#### Text passage
In Figure 1, the topic model returns four topics about Magic, Evil, Travel, and Creatures, respectively. Normally topics don’t come with titles like they do here. Researchers need to determine these topic categories on their own. Most topic models also provide a probability with each word in the document collection. In Figure 1, we show you the words that had the highest probability for each topic. For example, wand has the highest probability in the Magic topic. These topics can be interpreted by humans to get a better understanding of the data set as a whole, or they can be used to classify documents with their most probable topics, which we see on the far right of Figure 1. In this example, we see that Travel is the dominant topic for The Hobbit and The Lord of the Rings, but not for Harry Potter. In general, topic models are pretty good at identifying topics in traditional documents like books, newspaper articles, and research papers, because they have less noise.

What is wrong with topic models?

Social media documents (posts) are much shorter than books. So, when a topic model looks for the repetition of words that continually appear together within and across documents, it cannot find it. Tweets are particularly short, and because of the ease of posting to Twitter, tweets are often poorly edited. Words simply cannot repeatedly appear together in a ten word document the same way that they do in a book. Social media documents present a unique challenge to topic models. There is often not enough repetition of words that belong in the same topic to distinguish between topic and noise words. Also, two posts about the same topic may not contain any of the same words at all. Consider two sentences, “It’s not rocket science, clean your fingers and palms to avoid catching coronavirus,” and “It’s just like magic! Covid can be contained by washing our hands!” Both are ostensibly about the same topic of Covid-19 cleanliness, but contain none of the same content words.

Extracted page text data
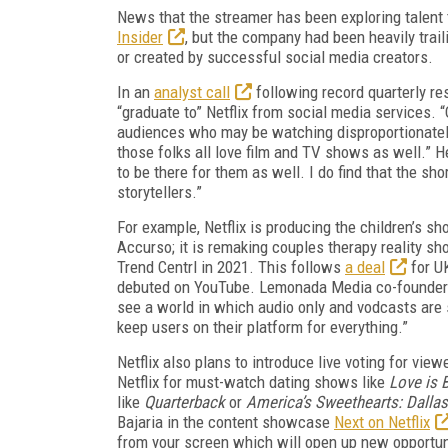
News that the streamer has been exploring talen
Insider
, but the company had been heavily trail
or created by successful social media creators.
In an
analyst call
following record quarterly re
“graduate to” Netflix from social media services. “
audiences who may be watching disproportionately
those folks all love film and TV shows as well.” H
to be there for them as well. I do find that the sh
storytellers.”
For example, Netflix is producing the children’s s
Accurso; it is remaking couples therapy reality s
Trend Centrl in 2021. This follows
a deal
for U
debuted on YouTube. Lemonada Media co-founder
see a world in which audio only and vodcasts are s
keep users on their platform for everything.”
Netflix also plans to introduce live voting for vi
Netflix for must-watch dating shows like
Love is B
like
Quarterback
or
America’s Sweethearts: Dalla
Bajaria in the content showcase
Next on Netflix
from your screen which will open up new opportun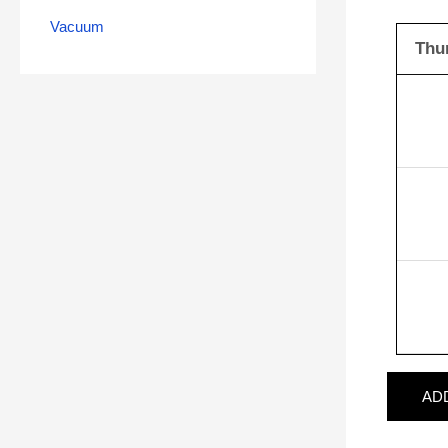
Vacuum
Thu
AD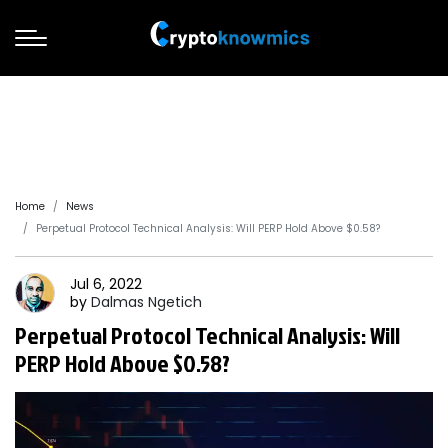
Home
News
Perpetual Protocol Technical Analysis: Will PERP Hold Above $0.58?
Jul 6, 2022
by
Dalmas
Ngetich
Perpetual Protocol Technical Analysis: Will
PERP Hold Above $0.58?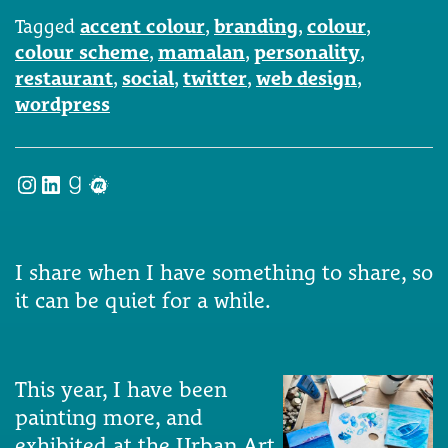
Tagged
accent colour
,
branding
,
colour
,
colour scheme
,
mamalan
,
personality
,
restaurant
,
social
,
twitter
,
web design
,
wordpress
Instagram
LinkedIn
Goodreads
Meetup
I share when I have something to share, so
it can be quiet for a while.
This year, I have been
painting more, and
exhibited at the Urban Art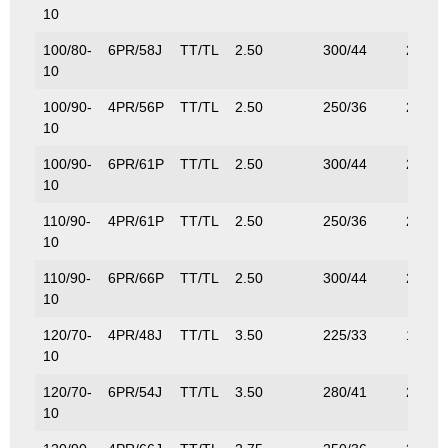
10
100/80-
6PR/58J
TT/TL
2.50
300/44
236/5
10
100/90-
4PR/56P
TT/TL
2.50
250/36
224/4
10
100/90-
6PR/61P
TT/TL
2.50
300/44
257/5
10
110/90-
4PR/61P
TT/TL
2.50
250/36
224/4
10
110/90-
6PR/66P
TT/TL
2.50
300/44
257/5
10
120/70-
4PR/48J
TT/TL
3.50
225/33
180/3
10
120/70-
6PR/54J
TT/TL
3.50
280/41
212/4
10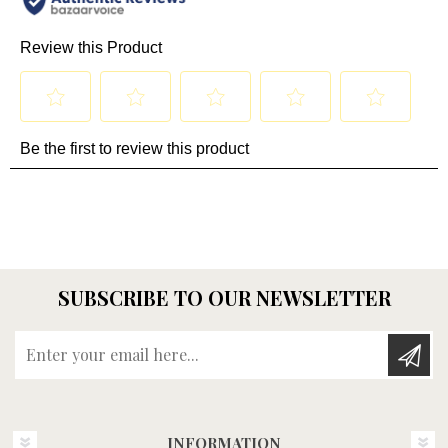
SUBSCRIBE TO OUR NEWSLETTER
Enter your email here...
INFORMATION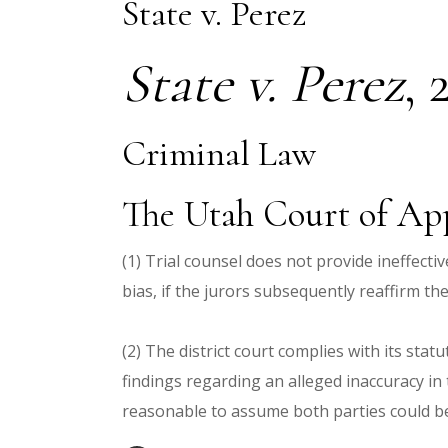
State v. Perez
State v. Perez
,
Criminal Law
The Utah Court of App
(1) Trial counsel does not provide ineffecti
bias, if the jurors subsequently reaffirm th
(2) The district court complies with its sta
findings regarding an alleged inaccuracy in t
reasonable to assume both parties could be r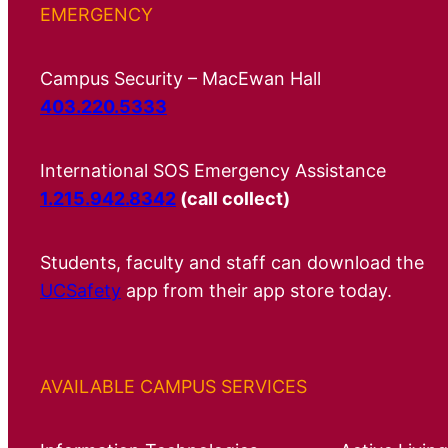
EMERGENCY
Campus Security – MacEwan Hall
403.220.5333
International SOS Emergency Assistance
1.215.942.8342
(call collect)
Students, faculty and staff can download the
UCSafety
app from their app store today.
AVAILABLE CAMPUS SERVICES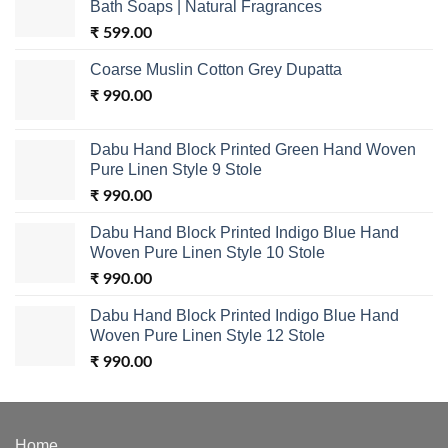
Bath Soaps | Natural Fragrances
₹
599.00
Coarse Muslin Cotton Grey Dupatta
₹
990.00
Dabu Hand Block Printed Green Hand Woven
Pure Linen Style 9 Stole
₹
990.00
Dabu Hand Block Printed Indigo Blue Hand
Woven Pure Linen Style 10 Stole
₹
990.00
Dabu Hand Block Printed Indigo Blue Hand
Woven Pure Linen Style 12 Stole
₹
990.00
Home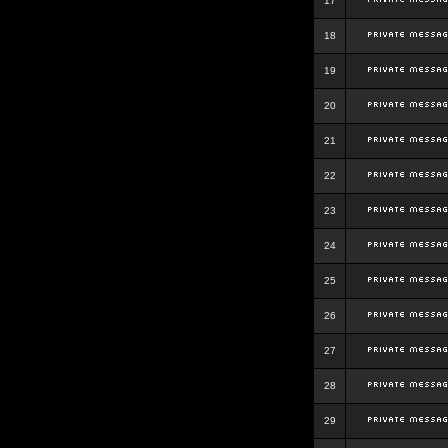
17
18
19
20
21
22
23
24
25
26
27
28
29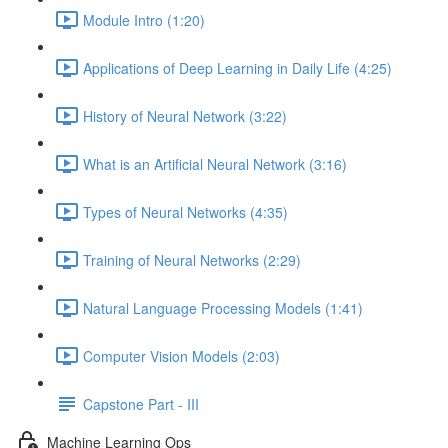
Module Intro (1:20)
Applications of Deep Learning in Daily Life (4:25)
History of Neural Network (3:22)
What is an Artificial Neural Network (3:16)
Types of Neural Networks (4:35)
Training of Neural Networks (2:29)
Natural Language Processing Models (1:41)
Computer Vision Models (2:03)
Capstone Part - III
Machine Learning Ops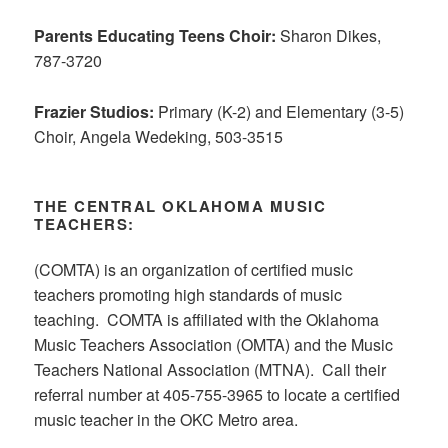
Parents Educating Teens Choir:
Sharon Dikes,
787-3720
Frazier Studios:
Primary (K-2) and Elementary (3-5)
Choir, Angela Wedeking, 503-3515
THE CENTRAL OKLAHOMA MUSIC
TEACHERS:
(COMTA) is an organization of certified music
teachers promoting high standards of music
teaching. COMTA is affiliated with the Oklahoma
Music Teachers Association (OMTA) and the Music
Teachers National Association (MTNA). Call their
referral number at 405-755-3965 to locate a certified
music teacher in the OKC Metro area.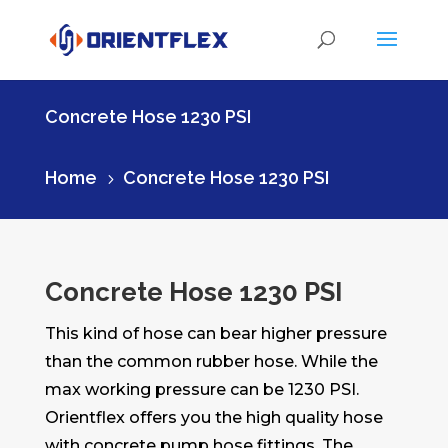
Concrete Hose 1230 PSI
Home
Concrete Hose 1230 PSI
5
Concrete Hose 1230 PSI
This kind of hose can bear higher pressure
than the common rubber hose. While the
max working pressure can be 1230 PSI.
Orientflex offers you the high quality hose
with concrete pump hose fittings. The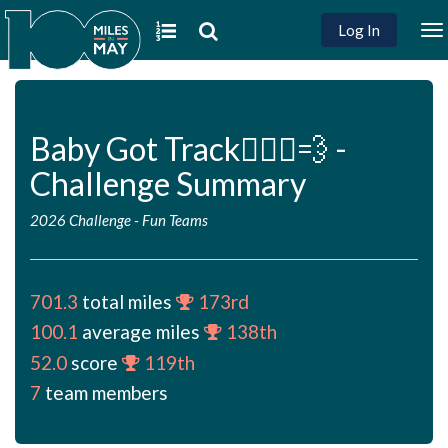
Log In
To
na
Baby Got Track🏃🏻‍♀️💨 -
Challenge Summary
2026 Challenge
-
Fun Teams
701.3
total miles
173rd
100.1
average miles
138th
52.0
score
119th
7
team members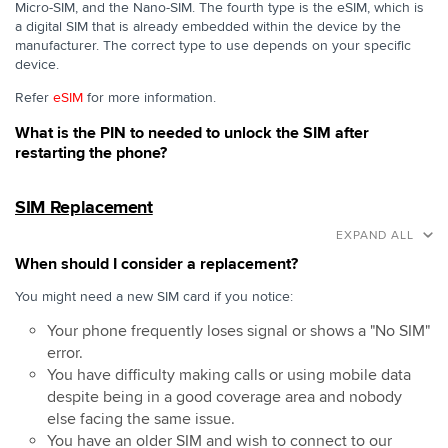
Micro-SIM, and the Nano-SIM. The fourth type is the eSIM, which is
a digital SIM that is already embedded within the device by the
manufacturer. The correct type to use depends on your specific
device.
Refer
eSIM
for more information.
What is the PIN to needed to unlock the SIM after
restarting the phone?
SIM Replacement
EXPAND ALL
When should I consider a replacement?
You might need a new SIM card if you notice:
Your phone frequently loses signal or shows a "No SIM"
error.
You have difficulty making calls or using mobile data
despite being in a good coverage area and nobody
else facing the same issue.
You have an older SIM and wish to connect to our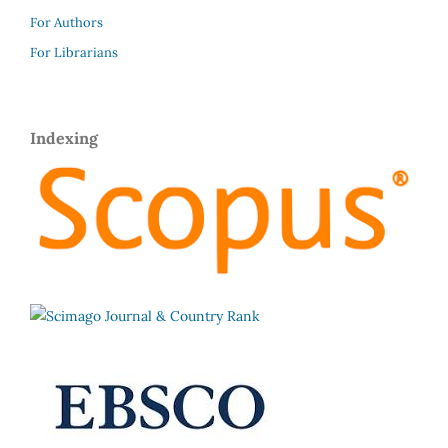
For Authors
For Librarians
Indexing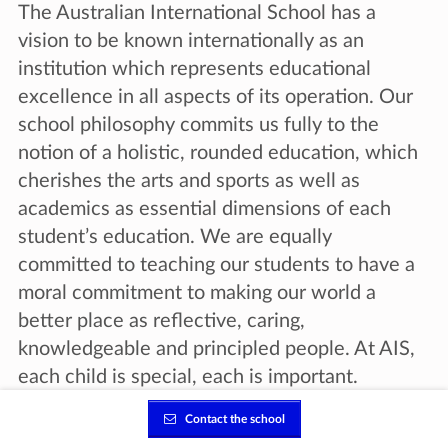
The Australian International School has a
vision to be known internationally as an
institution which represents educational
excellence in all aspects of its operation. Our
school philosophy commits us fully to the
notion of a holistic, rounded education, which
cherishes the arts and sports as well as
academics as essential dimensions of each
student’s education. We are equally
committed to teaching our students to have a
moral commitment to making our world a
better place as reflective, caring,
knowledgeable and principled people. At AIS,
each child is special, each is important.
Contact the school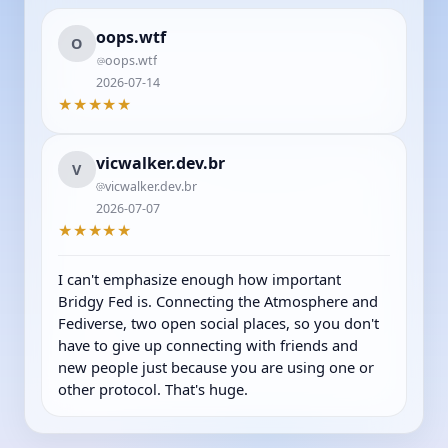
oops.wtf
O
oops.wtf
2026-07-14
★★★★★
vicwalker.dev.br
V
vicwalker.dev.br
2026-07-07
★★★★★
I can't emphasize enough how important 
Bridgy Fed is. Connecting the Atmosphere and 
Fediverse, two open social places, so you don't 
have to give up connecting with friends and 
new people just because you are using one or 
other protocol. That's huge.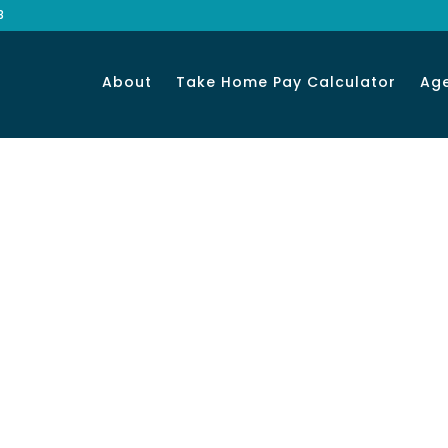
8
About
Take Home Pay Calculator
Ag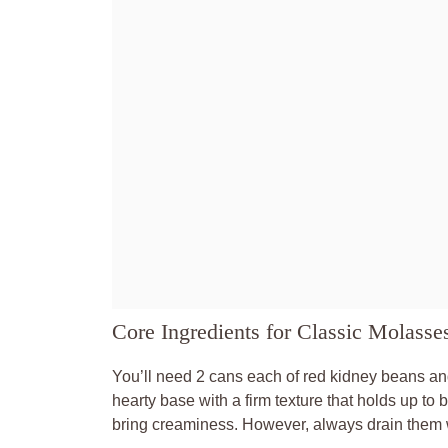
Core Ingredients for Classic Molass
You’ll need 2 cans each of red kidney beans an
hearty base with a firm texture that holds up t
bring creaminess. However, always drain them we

#### Task item
Answer these questions from the passage on topic models:
(a) Which word has the highest probability in the Magic topic?
(b) For which two works is Travel the dominant topic?
(c) What topic are the two example sentences ostensibly about?

#### Expected answer
(a) Wand.
(b) The Hobbit and The Lord of the Rings.
(c) Covid-19 cleanliness.